**CONSIGNE DE TRAVAIL 1:**
Recopiez, dans le texte sur les « bols de riz dorés », tout ce qui va de « Cette appel­la­tion de » jusqu'à « quelques rela­tions payantes. ».
**CONSIGNE DE TRAVAIL 2:**
Reprenez le texte sur les « bols de riz dorés » là où il s'arrête et poursuivez-le.

**EXTRAIT DU TEXTE:**
Les « bols de riz dorés » veulent être mieux consi­dé­rés

Cette appel­la­tion de « bol de riz doré » est celle commu­né­ment attri­buée aux fonc­tion­naires d’État au nom de suppo­sés privi­lèges (horaires de travail moins impor­tants, vacances pas chères à l’étranger, avan­tages en nature). Assis dans un bureau à lire les jour­naux, la jolie secré­taire assise sur ses genoux, le tout en fumant quelques ciga­rettes offertes par un géné­reux contri­buable, telle est l’image encore tenace du fonc­tion­naire chinois. Il n’est dès lors pas surpre­nant que ces emplois soient parti­cu­liè­re­ment recher­chés, quitte à aider finan­ciè­re­ment le destin au travers de quelques rela­tions payantes.

C’est en grande partie pour cette raison que cette année ils sont encore plus de 2 millions à passer l’examen d’entrée dans la fonc­tion publique tout en sachant que moins de 10 % seront accep­tés. Si la stabi­li­té des salaires, les avan­tages sociaux sont pour une part dans ces voca­tions à servir l’État, c’est égale­ment pour certains avec l’espoir de se servir eux-mêmes. Pour les candi­dats ayant passé les épreuves avec succès, rien ne vient pour autant garan­tir un emploi. Il s’agit alors de soigner ses rela­tions afin que celles-ci inter­viennent auprès du déci­deur. Certains des préten­dants ne se présentent même à l’examen qu’après s’être assu­ré de la soli­di­té de leur guan­xi (réseau rela­tion­nel), les épreuves n’étant qu’une forma­li­té admi­nis­tra­tive.

**Éléments enregistrés:**
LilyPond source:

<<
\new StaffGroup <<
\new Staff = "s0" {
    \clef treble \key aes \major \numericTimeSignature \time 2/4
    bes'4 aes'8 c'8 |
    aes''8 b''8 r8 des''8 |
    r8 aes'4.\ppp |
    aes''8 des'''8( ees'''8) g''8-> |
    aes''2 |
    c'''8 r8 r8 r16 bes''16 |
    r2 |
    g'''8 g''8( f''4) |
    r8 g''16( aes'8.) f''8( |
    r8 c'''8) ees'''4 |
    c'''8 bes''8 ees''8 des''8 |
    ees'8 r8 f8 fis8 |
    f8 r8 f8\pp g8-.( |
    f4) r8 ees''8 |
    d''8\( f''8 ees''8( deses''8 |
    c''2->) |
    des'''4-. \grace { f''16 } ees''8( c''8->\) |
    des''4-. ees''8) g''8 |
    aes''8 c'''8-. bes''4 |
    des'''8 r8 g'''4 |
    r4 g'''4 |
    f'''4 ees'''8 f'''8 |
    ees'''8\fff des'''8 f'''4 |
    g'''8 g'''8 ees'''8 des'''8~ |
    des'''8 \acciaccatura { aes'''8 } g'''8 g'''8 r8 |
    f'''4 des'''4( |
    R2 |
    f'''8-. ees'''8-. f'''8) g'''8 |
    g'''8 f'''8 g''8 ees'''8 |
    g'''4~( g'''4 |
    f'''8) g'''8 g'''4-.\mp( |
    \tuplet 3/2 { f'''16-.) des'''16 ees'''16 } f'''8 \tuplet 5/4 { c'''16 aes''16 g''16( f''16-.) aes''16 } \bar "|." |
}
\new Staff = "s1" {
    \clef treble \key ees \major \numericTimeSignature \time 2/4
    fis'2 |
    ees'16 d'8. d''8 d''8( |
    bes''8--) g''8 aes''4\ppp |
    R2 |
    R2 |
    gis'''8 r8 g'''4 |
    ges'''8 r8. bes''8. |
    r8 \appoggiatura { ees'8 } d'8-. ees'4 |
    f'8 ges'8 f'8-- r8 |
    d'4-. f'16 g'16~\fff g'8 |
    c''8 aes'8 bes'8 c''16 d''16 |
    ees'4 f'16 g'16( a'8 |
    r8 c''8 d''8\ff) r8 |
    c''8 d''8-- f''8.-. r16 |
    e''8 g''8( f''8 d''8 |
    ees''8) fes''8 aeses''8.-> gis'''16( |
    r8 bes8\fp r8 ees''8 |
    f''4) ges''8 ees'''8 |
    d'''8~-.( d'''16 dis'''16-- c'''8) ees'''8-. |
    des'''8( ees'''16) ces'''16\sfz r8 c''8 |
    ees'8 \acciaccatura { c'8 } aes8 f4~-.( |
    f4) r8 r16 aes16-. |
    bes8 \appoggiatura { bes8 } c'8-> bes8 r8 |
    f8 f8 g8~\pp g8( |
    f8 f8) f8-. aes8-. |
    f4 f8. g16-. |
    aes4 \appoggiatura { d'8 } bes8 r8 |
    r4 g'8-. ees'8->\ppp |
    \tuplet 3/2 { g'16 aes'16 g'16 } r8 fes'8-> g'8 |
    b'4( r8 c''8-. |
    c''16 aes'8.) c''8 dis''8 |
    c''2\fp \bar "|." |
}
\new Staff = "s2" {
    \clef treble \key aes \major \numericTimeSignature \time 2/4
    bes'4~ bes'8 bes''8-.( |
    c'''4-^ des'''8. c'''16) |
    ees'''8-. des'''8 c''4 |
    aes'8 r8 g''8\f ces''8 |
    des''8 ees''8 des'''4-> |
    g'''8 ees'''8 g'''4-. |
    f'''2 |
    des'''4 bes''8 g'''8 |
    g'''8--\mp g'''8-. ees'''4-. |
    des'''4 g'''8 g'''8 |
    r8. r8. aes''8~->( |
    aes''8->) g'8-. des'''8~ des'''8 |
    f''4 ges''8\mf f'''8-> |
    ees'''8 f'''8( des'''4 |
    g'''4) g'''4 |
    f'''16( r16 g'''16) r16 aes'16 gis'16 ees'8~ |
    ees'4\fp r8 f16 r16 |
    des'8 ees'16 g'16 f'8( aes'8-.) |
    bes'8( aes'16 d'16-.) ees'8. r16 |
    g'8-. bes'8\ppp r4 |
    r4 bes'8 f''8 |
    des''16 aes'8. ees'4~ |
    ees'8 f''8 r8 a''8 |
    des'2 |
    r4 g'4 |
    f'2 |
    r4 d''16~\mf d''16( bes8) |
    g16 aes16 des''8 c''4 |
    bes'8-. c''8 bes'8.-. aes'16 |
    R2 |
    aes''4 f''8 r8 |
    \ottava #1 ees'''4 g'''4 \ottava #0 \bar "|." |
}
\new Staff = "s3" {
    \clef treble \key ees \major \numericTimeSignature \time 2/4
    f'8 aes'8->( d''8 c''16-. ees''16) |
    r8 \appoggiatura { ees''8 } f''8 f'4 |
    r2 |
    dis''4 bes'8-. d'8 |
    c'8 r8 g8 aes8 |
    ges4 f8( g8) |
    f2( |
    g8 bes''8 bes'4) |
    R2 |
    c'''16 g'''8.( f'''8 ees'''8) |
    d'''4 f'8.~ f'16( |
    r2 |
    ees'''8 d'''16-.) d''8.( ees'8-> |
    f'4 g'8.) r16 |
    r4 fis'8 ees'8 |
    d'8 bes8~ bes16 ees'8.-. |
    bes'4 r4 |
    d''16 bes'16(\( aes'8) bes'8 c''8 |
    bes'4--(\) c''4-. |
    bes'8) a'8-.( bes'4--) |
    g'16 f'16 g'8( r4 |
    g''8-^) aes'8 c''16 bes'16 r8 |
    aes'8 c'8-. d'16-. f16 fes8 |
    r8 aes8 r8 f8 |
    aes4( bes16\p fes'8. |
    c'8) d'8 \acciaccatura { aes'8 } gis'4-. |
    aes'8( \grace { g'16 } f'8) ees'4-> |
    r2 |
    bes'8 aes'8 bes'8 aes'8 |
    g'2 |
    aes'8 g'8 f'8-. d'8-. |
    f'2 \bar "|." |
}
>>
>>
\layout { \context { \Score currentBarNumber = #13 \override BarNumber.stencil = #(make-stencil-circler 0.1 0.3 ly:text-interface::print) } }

**CORRIGÉ DE L'EXERCICE 1:**
Cette appel­la­tion de « bol de riz doré » est celle commu­né­ment attri­buée aux fonc­tion­naires d’État au nom de suppo­sés privi­lèges (horaires de travail moins impor­tants, vacances pas chères à l’étranger, avan­tages en nature). Assis dans un bureau à lire les jour­naux, la jolie secré­taire assise sur ses genoux, le tout en fumant quelques ciga­rettes offertes par un géné­reux contri­buable, telle est l’image encore tenace du fonc­tion­naire chinois. Il n’est dès lors pas surpre­nant que ces emplois soient parti­cu­liè­re­ment recher­chés, quitte à aider finan­ciè­re­ment le destin au travers de quelques rela­tions payantes.

**CORRIGÉ DE L'EXERCICE 2:**
« Tous des plan­qués » ? Pas plus qu’en France ou ailleurs, les privi­lé­giés cachant la forêt des personnes pour qui il ne s’agit que d’un emploi comme un autre. Entre le cadre char­gé des services de l’urbanisation ou des parcs d’une ville et le profes­seur à la tête de 70 enfants turbu­lents la diffé­rence est énorme. C’est cet écart entre ce qui est trop souvent présen­té comme une géné­ra­li­té et une masse de travailleurs anonymes que de nombreux fonc­tion­naires veulent souli­gner en calmant haut et fort « Nous ne sommes pas tous des corrom­pus ». Ce message passe-t-il auprès de l’opinion publique ? Visi­ble­ment pas puisque comme indi­qué plus haut ils sont 2 millions à tenter d’entrer dans la fonc­tion publique.